Questions de lecture »
a – Les affirmations suivantes concordent-elles avec l’extrait sur la prise en charge des préparations magistrales ? (i) La LFSS pour 2023 avait été perçue comme une avancée importante. (ii) Selon la nouvelle interprétation, une préparation magistrale peut être prise en charge en cas de rupture avérée même sans recommandation de l’ANSM. (iii) En l’absence de recommandation, le coût de la préparation reste supporté par l’Assurance Maladie. Répondez à chacune par oui ou par non, en citant les mots du texte qui tranchent.
b – Prolongez l’extrait sur la prise en charge des préparations magistrales en reprenant après sa dernière phrase.

Extrait cité »

◆ ◆ ◆ ◆

Jusqu’à récemment, les officines, en particulier les préparatoires sous-traitants, s’appuyaient sur ces textes pour intervenir rapidement lors de pénuries de médicaments, dans le respect des bonnes pratiques de préparation.
Un recul réglementaire inquiétant
La Loi de Financement de la Sécurité Sociale (LFSS) pour 2023 avait pourtant été perçue comme une avancée importante. Elle introduisait la possibilité d’harmoniser les pratiques en cas de tension exceptionnelle sur une spécialité, et de définir un tarif pour les préparations magistrales réalisées dans ces circonstances.
Cependant, lors d’une réunion regroupant la Direction Générale de la Santé (DGS), la Direction de la Sécurité Sociale (DSS), la CNAM et les syndicats représentatifs de la profession, un changement d’interprétation a été annoncé. Désormais, même en situation de rupture avérée, une préparation magistrale ne pourrait être prise en charge que si l’ANSM a formulé une recommandation explicite à cet effet.
Autrement dit, en l’absence de cette recommandation, le coût de la préparation ne serait plus supporté par l’Assurance Maladie, mais par le patient ou par le pharmacien lui-même.
Une décision aux lourdes conséquences
Cette interprétation, qui limite drastiquement le recours à la préparation magistrale en cas de pénurie, soulève de nombreuses interrogations. Elle va à l’encontre de la flexibilité nécessaire dans les pratiques de terrain et de l’esprit des textes initiaux.

◆ ◆ ◆ ◆

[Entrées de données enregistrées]

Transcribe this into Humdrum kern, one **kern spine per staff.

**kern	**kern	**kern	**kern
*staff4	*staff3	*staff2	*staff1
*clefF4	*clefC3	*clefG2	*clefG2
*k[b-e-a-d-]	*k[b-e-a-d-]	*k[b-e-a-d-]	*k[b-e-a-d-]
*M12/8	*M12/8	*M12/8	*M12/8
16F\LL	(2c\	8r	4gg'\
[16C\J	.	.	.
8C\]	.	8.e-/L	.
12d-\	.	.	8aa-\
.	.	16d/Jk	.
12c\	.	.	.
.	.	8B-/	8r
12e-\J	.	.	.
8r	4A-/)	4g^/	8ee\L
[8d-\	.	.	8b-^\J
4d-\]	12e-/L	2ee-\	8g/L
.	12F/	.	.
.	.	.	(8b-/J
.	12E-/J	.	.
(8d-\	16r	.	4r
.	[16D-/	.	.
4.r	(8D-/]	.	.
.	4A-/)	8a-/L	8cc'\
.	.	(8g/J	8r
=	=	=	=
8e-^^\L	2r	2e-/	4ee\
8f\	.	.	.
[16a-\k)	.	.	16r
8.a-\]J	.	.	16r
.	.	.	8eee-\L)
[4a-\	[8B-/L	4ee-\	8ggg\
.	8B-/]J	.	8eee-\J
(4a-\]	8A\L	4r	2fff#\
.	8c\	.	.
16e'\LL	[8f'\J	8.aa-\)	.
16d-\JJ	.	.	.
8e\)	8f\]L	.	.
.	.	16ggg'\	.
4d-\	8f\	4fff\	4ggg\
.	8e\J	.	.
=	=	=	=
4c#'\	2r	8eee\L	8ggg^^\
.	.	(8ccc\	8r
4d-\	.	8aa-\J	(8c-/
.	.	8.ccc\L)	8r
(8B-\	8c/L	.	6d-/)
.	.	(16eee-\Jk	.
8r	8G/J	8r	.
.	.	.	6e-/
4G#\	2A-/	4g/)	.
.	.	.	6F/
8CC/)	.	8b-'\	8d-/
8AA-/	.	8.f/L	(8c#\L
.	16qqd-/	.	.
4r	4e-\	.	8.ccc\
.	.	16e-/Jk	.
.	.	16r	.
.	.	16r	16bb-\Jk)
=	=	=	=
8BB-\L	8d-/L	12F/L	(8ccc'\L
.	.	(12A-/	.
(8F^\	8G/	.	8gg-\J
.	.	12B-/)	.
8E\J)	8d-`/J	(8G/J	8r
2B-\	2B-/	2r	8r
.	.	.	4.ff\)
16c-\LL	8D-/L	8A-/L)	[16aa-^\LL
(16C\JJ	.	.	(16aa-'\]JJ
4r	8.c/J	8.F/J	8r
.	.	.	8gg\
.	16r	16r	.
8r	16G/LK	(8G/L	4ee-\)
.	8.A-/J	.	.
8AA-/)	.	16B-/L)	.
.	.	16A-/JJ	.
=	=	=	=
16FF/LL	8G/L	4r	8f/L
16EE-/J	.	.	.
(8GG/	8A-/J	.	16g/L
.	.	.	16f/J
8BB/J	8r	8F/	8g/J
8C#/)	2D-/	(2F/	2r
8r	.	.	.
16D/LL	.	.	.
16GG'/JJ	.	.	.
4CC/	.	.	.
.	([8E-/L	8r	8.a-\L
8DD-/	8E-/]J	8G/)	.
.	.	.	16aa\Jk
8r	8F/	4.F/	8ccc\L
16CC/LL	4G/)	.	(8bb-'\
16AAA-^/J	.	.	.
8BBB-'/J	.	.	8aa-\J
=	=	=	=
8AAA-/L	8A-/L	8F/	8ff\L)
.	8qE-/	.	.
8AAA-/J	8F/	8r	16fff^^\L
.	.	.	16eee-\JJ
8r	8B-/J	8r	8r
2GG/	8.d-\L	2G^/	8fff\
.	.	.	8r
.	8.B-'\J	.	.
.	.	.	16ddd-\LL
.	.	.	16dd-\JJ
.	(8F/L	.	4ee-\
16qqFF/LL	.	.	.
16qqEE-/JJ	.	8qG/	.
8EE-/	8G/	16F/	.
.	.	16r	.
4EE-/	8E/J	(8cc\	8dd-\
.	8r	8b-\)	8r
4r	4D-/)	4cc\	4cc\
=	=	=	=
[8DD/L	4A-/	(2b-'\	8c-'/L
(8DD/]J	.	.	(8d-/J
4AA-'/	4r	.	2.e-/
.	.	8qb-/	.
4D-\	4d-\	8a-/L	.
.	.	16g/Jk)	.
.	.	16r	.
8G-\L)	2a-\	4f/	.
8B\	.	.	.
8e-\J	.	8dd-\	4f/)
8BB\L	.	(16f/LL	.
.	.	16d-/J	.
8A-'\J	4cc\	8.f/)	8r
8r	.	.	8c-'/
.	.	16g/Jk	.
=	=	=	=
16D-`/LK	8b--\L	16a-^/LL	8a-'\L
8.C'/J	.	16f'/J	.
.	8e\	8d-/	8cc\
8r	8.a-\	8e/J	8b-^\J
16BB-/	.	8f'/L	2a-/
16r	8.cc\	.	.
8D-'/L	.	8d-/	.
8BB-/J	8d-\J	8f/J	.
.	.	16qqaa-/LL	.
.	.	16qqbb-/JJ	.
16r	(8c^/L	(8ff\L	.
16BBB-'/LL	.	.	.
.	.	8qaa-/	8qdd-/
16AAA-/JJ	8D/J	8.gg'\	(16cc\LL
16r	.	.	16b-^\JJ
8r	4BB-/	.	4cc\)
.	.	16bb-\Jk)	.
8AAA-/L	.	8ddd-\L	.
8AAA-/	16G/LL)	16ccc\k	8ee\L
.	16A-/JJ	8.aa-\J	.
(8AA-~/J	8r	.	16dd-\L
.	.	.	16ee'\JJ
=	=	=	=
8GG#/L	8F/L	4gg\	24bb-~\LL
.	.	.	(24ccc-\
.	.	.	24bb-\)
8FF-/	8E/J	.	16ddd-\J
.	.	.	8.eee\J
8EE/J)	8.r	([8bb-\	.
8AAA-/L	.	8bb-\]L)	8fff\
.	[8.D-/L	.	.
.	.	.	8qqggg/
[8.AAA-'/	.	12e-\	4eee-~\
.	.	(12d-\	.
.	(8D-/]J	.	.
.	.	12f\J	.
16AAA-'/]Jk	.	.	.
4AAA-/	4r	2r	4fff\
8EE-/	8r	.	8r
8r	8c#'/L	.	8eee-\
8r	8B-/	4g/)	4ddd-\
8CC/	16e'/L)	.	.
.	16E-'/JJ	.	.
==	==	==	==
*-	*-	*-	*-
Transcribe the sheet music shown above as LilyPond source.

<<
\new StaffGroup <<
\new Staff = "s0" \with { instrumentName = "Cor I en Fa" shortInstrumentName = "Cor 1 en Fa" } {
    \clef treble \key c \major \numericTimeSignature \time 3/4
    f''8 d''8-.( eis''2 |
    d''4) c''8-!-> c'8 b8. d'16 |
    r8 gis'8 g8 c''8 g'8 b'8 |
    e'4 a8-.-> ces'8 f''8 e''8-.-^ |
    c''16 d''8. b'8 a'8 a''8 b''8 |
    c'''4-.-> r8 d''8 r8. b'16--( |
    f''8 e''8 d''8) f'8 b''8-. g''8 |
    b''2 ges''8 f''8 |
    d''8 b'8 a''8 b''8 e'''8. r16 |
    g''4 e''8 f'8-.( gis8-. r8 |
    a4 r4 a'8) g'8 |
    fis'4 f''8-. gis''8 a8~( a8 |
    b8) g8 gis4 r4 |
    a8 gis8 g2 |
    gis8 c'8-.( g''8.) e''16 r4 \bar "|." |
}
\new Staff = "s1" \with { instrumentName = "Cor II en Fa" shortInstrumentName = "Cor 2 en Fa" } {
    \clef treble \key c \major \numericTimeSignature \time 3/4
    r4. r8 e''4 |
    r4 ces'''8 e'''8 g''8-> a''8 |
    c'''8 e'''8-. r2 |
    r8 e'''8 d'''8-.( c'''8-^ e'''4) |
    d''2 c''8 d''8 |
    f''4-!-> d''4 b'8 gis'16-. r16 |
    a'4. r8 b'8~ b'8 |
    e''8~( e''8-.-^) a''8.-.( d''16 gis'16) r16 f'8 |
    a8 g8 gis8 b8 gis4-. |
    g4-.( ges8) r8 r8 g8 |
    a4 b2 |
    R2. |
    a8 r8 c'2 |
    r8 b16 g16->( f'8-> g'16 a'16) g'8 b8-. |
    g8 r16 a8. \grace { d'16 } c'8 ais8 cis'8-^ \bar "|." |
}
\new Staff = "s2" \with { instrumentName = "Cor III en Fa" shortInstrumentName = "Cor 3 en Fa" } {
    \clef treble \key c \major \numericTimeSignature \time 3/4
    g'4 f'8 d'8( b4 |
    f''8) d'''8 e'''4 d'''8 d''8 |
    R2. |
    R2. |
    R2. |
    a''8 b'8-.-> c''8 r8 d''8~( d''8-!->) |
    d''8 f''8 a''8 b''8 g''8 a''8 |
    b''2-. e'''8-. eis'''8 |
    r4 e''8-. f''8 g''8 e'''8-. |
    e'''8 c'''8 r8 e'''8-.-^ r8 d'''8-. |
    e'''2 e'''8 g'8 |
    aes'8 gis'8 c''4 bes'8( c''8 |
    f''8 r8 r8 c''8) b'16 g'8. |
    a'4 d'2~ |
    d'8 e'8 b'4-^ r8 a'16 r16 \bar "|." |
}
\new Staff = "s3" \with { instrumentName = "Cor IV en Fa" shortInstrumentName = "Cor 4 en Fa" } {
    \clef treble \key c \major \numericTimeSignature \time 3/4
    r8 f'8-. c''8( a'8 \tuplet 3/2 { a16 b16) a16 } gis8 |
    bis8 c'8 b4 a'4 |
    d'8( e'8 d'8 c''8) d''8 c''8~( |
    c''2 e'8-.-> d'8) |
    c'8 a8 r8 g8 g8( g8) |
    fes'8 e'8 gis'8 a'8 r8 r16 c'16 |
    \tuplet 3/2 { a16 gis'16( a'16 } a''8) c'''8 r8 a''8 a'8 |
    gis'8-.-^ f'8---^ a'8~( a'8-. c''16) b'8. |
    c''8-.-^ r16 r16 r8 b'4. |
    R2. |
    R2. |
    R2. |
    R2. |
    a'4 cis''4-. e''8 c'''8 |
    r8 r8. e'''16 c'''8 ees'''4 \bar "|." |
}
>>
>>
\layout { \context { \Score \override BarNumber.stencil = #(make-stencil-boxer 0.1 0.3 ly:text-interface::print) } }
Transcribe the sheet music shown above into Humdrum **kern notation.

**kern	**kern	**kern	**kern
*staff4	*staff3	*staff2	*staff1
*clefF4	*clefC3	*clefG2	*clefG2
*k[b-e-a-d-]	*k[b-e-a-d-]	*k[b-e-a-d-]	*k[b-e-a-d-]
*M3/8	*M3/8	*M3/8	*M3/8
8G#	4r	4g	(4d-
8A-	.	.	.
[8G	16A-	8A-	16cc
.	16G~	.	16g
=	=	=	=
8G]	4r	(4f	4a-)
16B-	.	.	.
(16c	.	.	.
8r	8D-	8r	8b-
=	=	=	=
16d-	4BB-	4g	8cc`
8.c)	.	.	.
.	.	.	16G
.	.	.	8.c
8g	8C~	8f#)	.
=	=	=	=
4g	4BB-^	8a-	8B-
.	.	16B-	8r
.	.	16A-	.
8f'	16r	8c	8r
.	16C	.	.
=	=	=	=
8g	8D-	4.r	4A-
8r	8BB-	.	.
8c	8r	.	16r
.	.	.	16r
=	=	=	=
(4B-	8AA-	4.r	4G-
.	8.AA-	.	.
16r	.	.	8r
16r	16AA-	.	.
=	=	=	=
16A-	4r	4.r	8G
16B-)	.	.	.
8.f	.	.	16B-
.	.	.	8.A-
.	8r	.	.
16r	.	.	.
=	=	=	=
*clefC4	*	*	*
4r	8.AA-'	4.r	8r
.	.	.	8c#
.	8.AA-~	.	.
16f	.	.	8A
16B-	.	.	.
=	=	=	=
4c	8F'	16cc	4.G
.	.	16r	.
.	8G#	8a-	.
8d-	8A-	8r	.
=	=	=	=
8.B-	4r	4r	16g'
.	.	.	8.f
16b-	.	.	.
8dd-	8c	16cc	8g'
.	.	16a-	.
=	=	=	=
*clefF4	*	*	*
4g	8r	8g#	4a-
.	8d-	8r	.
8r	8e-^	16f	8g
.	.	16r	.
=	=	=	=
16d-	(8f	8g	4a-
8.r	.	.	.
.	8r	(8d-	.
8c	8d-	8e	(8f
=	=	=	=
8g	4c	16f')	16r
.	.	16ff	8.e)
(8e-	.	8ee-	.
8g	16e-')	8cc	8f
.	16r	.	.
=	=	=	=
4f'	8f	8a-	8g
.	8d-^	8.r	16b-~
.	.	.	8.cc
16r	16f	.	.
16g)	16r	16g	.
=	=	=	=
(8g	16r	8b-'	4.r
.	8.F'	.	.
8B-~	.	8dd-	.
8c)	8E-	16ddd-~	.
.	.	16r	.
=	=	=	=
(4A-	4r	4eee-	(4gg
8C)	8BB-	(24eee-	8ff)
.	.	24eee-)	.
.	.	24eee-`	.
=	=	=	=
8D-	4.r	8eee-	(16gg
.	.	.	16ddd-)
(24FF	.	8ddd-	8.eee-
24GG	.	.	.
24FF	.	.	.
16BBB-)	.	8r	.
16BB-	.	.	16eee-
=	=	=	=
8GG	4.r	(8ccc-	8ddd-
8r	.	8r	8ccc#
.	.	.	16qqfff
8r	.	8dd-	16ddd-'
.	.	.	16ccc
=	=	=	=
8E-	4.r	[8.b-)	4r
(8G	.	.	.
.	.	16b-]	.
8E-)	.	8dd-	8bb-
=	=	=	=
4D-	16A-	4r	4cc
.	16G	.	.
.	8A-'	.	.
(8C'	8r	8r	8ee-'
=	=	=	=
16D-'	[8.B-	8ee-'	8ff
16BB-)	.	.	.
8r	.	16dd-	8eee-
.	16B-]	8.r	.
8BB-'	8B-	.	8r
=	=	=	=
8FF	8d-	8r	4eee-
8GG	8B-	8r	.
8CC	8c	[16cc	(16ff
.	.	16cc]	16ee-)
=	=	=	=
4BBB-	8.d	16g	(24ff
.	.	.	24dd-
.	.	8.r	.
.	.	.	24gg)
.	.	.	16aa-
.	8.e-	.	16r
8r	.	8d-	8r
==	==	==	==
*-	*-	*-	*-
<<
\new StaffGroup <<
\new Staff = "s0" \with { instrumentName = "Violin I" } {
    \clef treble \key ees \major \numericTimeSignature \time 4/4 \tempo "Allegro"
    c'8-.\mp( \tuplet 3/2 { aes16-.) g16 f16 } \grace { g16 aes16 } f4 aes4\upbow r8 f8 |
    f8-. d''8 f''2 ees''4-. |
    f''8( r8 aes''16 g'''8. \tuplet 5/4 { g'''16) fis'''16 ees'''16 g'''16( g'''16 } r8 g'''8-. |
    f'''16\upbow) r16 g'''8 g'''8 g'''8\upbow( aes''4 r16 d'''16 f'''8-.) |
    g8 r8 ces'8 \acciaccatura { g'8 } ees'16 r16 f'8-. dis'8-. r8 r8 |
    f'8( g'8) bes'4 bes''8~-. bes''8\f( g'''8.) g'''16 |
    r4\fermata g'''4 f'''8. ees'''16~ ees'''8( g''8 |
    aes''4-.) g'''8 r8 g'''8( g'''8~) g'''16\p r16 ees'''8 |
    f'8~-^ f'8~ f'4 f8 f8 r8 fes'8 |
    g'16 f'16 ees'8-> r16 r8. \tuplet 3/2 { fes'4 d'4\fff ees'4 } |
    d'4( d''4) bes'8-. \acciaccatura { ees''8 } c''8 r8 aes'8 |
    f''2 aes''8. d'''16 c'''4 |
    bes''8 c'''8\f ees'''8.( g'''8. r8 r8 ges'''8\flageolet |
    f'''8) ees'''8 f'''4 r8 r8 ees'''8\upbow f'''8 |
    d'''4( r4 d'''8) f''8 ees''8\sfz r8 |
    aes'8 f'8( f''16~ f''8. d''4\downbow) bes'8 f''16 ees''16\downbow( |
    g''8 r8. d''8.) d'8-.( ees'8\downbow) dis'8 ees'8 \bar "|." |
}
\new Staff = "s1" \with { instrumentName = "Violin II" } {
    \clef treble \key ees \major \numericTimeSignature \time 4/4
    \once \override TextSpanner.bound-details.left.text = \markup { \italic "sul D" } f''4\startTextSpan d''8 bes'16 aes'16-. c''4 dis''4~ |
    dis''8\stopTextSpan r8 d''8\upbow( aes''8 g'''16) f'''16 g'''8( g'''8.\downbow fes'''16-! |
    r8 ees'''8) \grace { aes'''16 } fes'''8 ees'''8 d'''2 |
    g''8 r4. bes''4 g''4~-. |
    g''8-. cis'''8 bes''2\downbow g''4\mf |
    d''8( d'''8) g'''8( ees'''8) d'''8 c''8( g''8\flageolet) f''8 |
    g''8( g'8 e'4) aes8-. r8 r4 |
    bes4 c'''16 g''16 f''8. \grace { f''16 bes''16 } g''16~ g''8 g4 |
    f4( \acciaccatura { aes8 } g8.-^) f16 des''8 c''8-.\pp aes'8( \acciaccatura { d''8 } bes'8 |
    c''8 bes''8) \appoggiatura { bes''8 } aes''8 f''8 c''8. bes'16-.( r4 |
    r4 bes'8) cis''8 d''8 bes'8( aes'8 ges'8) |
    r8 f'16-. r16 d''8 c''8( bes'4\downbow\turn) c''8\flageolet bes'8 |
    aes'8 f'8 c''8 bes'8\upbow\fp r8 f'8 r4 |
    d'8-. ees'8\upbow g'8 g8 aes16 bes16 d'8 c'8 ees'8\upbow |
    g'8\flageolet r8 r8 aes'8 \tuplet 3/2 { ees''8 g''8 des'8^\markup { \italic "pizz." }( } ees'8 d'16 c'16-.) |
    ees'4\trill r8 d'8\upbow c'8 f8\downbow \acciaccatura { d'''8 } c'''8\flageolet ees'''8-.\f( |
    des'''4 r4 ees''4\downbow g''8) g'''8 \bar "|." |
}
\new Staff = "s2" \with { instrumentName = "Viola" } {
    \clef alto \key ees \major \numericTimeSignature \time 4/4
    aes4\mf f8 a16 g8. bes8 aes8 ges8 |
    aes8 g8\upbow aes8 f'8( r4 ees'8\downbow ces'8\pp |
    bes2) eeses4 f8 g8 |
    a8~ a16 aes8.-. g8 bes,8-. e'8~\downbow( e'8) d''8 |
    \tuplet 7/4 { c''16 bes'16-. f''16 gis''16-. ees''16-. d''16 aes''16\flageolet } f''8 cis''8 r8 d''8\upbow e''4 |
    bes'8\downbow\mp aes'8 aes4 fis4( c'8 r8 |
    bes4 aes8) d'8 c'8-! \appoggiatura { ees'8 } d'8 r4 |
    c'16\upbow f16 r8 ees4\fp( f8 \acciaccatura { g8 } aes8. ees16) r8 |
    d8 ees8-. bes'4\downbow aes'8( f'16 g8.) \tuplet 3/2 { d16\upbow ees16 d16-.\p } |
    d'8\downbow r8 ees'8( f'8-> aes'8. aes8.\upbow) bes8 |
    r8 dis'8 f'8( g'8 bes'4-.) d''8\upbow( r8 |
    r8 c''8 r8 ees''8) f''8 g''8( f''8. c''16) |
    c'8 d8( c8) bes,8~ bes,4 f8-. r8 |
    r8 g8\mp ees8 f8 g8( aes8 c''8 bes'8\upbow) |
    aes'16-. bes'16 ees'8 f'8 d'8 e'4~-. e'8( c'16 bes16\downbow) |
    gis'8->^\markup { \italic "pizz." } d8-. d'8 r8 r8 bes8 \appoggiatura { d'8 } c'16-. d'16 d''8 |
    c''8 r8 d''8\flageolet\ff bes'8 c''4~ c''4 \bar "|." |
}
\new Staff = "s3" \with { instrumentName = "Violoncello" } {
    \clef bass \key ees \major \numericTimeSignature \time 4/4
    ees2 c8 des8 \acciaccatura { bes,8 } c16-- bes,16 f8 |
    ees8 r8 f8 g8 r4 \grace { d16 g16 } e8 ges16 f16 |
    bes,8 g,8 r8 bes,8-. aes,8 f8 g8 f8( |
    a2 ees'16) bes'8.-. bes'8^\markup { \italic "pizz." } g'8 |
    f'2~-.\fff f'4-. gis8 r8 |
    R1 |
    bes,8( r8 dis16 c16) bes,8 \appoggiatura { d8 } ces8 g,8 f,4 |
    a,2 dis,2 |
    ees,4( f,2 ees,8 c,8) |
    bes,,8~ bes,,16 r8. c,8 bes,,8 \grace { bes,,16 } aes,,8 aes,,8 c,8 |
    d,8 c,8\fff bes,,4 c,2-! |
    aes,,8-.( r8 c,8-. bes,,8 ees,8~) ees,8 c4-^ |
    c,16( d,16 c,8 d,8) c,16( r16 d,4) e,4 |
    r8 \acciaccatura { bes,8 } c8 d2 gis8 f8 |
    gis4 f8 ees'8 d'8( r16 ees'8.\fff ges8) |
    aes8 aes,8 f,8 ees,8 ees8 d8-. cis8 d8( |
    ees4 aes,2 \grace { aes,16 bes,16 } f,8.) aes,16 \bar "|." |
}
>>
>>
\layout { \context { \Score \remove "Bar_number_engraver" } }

◆ ◆ ◆ ◆

Liste des réponses »
a –
(i) Oui : « La Loi de Financement de la Sécurité Sociale (LFSS) pour 2023 avait pourtant été perçue comme une avancée importante ».
(ii) Non : « une préparation magistrale ne pourrait être prise en charge que si l’ANSM a formulé une recommandation explicite à cet effet ».
(iii) Non : « le coût de la préparation ne serait plus supporté par l’Assurance Maladie, mais par le patient ou par le pharmacien lui-même ».

b –
Elle met également les pharmaciens en difficulté. Ceux qui s’efforcent de compenser les ruptures pour garantir la continuité des soins se retrouvent contraints d’abandonner certaines préparations, faute de cadre économique viable. Le risque est réel : une partie de la population pourrait se retrouver sans solution thérapeutique, faute d’accès à une spécialité disponible ou à une préparation de remplacement.
Le cas de la sertraline : un exemple emblématique
Face à cette nouvelle donne, plusieurs officines préparatoires sous-traitantes ont décidé, à regret, de suspendre la fabrication des préparations magistrales de sertraline. Ce médicament, utilisé dans le traitement de la dépression et des troubles anxieux, est actuellement en rupture prolongée. Jusqu’ici, la préparation magistrale permettait d’éviter une interruption du traitement pour de nombreux patients.
Mais dans le contexte actuel, continuer à fabriquer ce traitement sans possibilité de remboursement ni sécurité juridique devient difficilement soutenable.
Préparation magistrale : un outil à préserver
Il est essentiel de rappeler que la préparation magistrale est bien plus qu’une alternative temporaire. Elle constitue un outil thérapeutique précieux, en particulier pour les personnes souffrant d’allergies, d’intolérances, ou nécessitant des dosages spécifiques non disponibles dans le commerce.
Elle permet aussi de répondre aux besoins pédiatriques ou gériatriques, à travers des formes adaptées (solutions buvables, gélules à faible dosage, etc.), dans un cadre sécurisé et maîtrisé.
Appel à une clarification réglementaire
Pour préserver l’accès à la préparation magistrale en tant que levier de réponse aux tensions d’approvisionnement, il est impératif que les autorités sanitaires reviennent à une lecture plus pragmatique des textes.
Les préparatoires sont prêts à travailler dans le respect des règles et en transparence avec les institutions. Mais ils ne peuvent assumer seuls la responsabilité économique et juridique de solutions qui bénéficient, avant tout, aux patients.
Conclusion
Dans un système de santé en tension, chaque maillon compte. Les préparatoires pharmaceutiques jouent un rôle clé pour assurer la continuité des soins, en lien étroit avec les officines, les prescripteurs et les autorités. Les freiner dans leur action, c’est prendre le risque d’aggraver les effets des pénuries de médicaments.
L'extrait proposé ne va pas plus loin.